Eager loading of dataset files

spontiak · November 17, 2023, 12:41pm

Dear all,

I apologize if this is a simple question, but I haven’t found a simple way to do the following. I have a quite large dataset (100 Gb) that I cannot fit in the memory. I have then built a IterableDataset as follows:

class datasets( IterableDataset ):
    def __init__( self, path, device, variables, labels):
        self.files=glob.glob(path)
	self.device=device
        self.variables=variables
       self.labels=labels
    def __iter__(self):
        for f in self.files:
            print(f"Reading from {f}")
            thedata=pd.read_hdf(f, 'df')
            labels=torch.Tensor( thedata[self.labels].values).to(self.device)
            variables=torch.Tensor( thedata[self.variables].values).to(self.device)
            yield from zip(labels, variables)

This seems to work well, but it’s not particularly efficient, as loading each file takes several seconds, during which the training is stopped.
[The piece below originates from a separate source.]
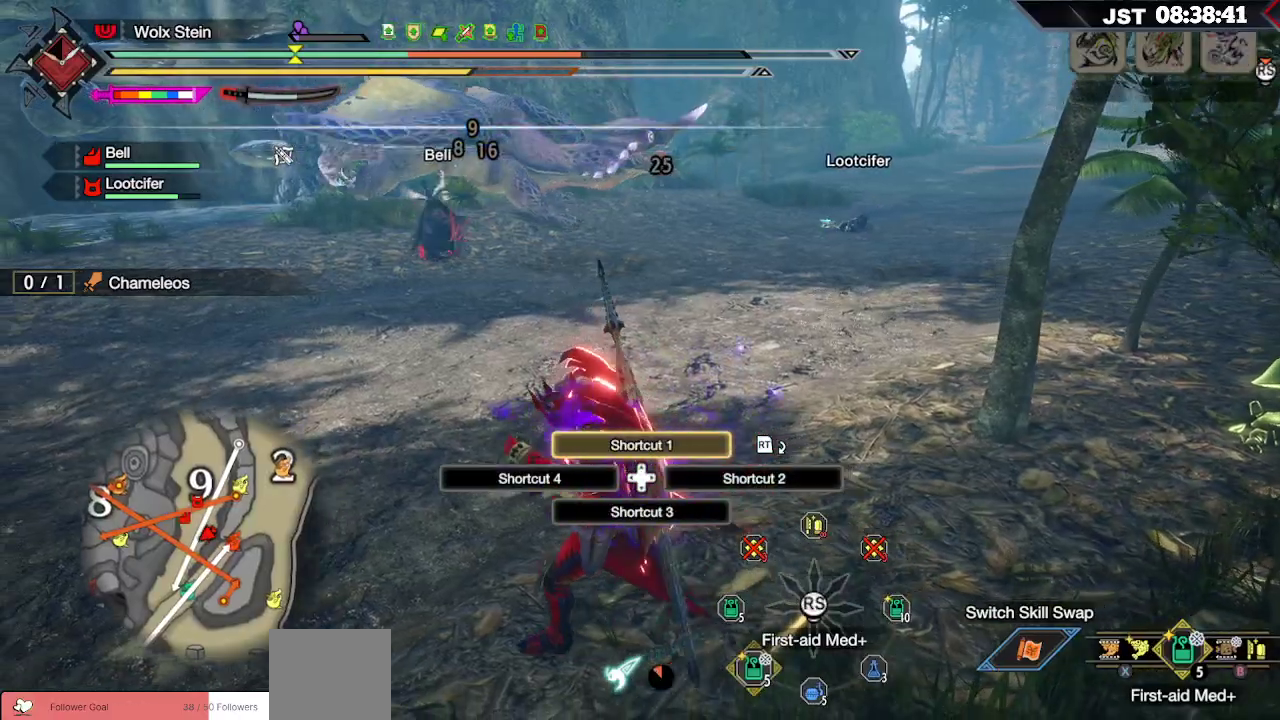
{"buttons": ["L1", "R1"], "left_stick": "left", "right_stick": "center", "events": [[17, "right_stick", "down-left"], [133, "right_stick", "center"], [467, "R1", "down"]]}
I was wondering if there would be some way of doing an eager prefetching of the files, as

Loads file 1
Trains in file 1, while it loads file 2
Trains in file 2, while it loads file 3
Thanks in advance!

spontiak · November 20, 2023, 9:08am

Hi,
just in case it is useful for others, I got away doing something like the code below. Note that this is a rough implementation, the actual code is a bit more complex than this.

This seems to be working quite efficiently. There’s probably some more optimization to be done as the prefetching and the training seem to be competing for the same resources (the training is slower while the prefetching is on-going), but this may be due to the limitations of my hardware.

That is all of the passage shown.